Réunissez dans une même salle sept ou huit cents individus très sensés: il est à craindre qu'ils ne fassent plus d'une sottise.

En tout pays, quelque riche qu'il soit en hommes capables de diriger les affaires publiques, il est déjà très difficile de trouver 300 députés préparés à exercer une si haute fonction. Croit-on qu'en leur adjoignant 400 collègues médiocres on renforce le système parlementaire? On l'affaiblit toujours, et parfois on le déconsidère ou on le tue.

Sera-ce au nom des minorités qu'on réclamera une représentation nombreuse?

Sans doute il est désirable que toutes les opinions, même les nuances les plus extrêmes, soient représentées au sein du Parlement, afin que toutes soient jugées au grand jour de la discussion publique. Mais il est dans l'intérêt des partis, aussi bien que du pays, que ces opinions aient pour organes ceux qui les défendront le plus dignement.

La force relative des partis restant la même, les minorités exerceront plus d'influence, si elles sont représentées par quelques orateurs éloquents, au lieu de l'être par tout un groupe d'hommes impatients, indisciplinés et provoquant l'irritation de la majorité.

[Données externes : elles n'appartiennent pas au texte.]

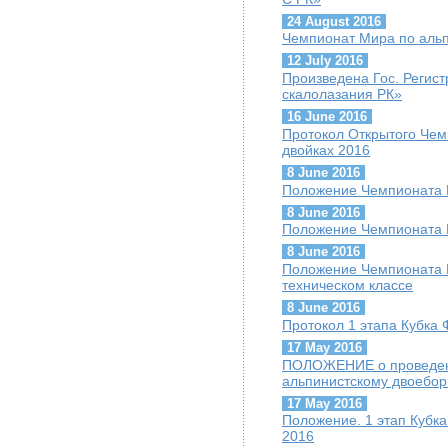
24 August 2016
Чемпионат Мира по альп
12 July 2016
Произведена Гос. Регис
скалолазания РК»
16 June 2016
Протокол Открытого Чем
двойках 2016
8 June 2016
Положение Чемпионата К
8 June 2016
Положение Чемпионата К
8 June 2016
Положение Чемпионата К
техническом классе
8 June 2016
Протокол 1 этапа Кубка 
17 May 2016
ПОЛОЖЕНИЕ о проведени
альпинистскому двоебор
17 May 2016
Положение. 1 этап Кубк
2016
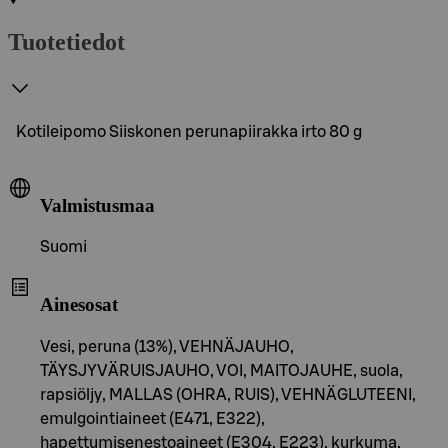
Tuotetiedot
Kotileipomo Siiskonen perunapiirakka irto 80 g
Valmistusmaa
Suomi
Ainesosat
Vesi, peruna (13%), VEHNÄJAUHO,
TÄYSJYVÄRUISJAUHO, VOI, MAITOJAUHE, suola,
rapsiöljy, MALLAS (OHRA, RUIS), VEHNÄGLUTEENI,
emulgointiaineet (E471, E322),
hapettumisenestoaineet (E304, E223), kurkuma,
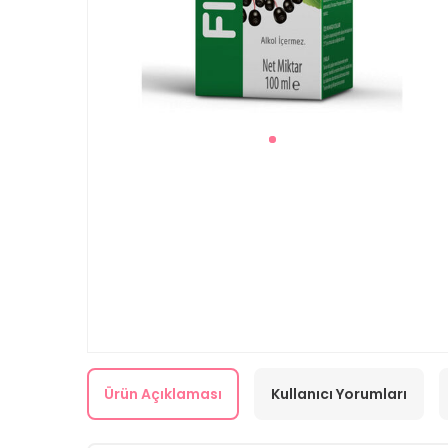
Ürün Açıklaması
Kullanıcı Yorumları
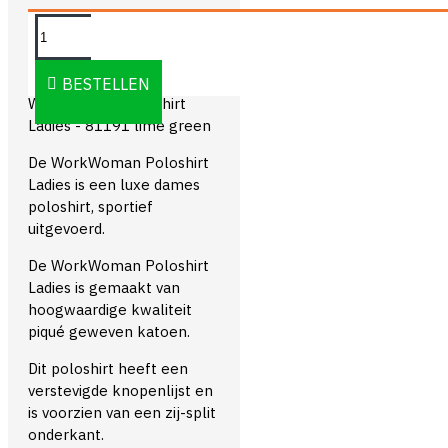
OMSCHRIJVING
BESTELLEN
WorkWoman Poloshirt
Ladies - 81191 lime green
De WorkWoman Poloshirt
Ladies is een luxe dames
poloshirt, sportief
uitgevoerd.
De WorkWoman Poloshirt
Ladies is gemaakt van
hoogwaardige kwaliteit
piqué geweven katoen.
Dit poloshirt heeft een
verstevigde knopenlijst en
is voorzien van een zij-split
onderkant.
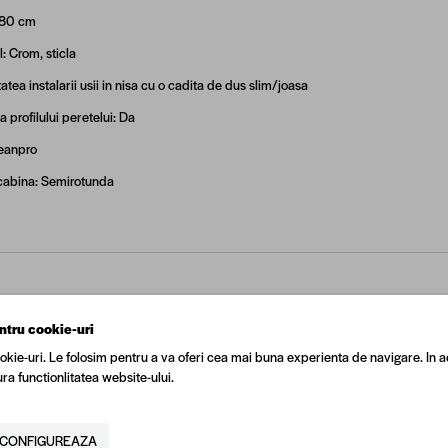
 80 cm
: Crom, sticla
tatea instalarii usii in nisa cu o cadita de dus slim/joasa
 profilului peretelui: Da
leanpro
cabina: Semirotunda
N
5949005759955
ntru cookie-uri
okie-uri. Le folosim pentru a va oferi cea mai buna experienta de navigare. In a
ra functionlitatea website-ului.
tor
Cersanit
Transparent
CONFIGUREAZA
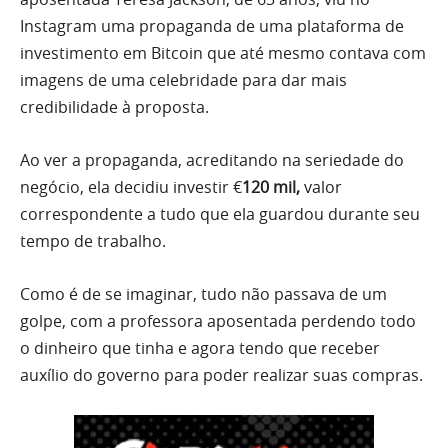
Instagram uma propaganda de uma plataforma de
investimento em Bitcoin que até mesmo contava com
imagens de uma celebridade para dar mais
credibilidade à proposta.
Ao ver a propaganda, acreditando na seriedade do
negócio, ela decidiu investir €
120 mil,
valor
correspondente a tudo que ela guardou durante seu
tempo de trabalho.
Como é de se imaginar, tudo não passava de um
golpe, com a professora aposentada perdendo todo
o dinheiro que tinha e agora tendo que receber
auxílio do governo para poder realizar suas compras.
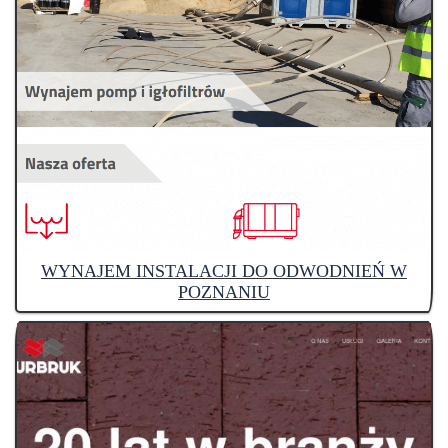
WYNAJEM INSTALACJI DO ODWODNIEŃ W
POZNANIU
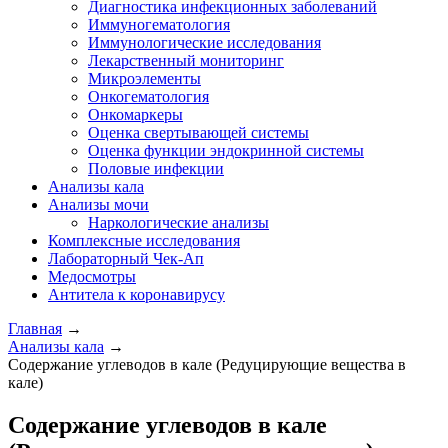
Диагностика инфекционных заболеваний
Иммуногематология
Иммунологические исследования
Лекарственный мониторинг
Микроэлементы
Онкогематология
Онкомаркеры
Оценка свертывающей системы
Оценка функции эндокринной системы
Половые инфекции
Анализы кала
Анализы мочи
Наркологические анализы
Комплексные исследования
Лабораторный Чек-Ап
Медосмотры
Антитела к коронавирусу
Главная
→
Анализы кала
→
Содержание углеводов в кале (Редуцирующие вещества в
кале)
Содержание углеводов в кале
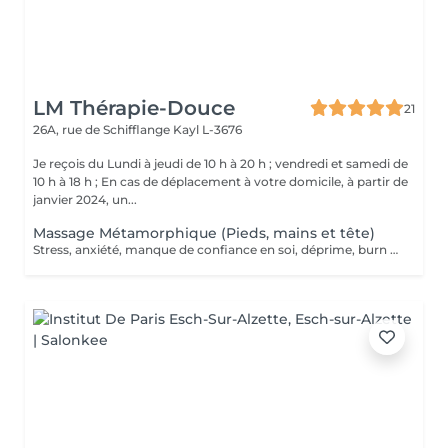
LM Thérapie-Douce
21
26A, rue de Schifflange
Kayl L-3676
Je reçois du Lundi à jeudi de 10 h à 20 h ; vendredi et samedi de
10 h à 18 h ; En cas de déplacement à votre domicile, à partir de
janvier 2024, un...
Massage Métamorphique (Pieds, mains et tête)
Stress, anxiété, manque de confiance en soi, déprime, burn out ? Le massage métamorphique vous aidera à retrouver votre paix intérieure, C'est un massage très doux, en effleurage qui libère les nuds et blocages pour libérer l'énergie vitale. Le principe est de reconnecter la personne à sa période prénatale grâce à un massage sur les pieds, les mains et la tête aux endroits des points réflexes qui correspondent à la colonne vertébrale. Les blocages d'énergie peuvent être libéré s et un potentiel d'auto-guérison !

Dans une assemblée de 300 membres, un orateur sensé se fera écouter, même s'il blesse les convictions du plus grand nombre; mais sont-ils 800, les conversations particulières, à défaut même des interpellations ou des couteaux de bois, suffiront pour le réduire au silence.

Un homme supérieur rend plus de service aux idées nouvelles que cinquante énergumènes; Stuart Mill, pendant son court passage au Parlement, l'a bien prouvé.

Est-ce au nom de la démocratie qu'on s'élèvera contre la mesure qui restreint le nombre des représentants?

Mais qu'on veuille bien le remarquer, c'est précisément dans l'État le plus démocratique que cette mesure a été appliquée avec le plus de rigueur. Aucun grand État n'a eu des assemblées moins nombreuses que les États-Unis.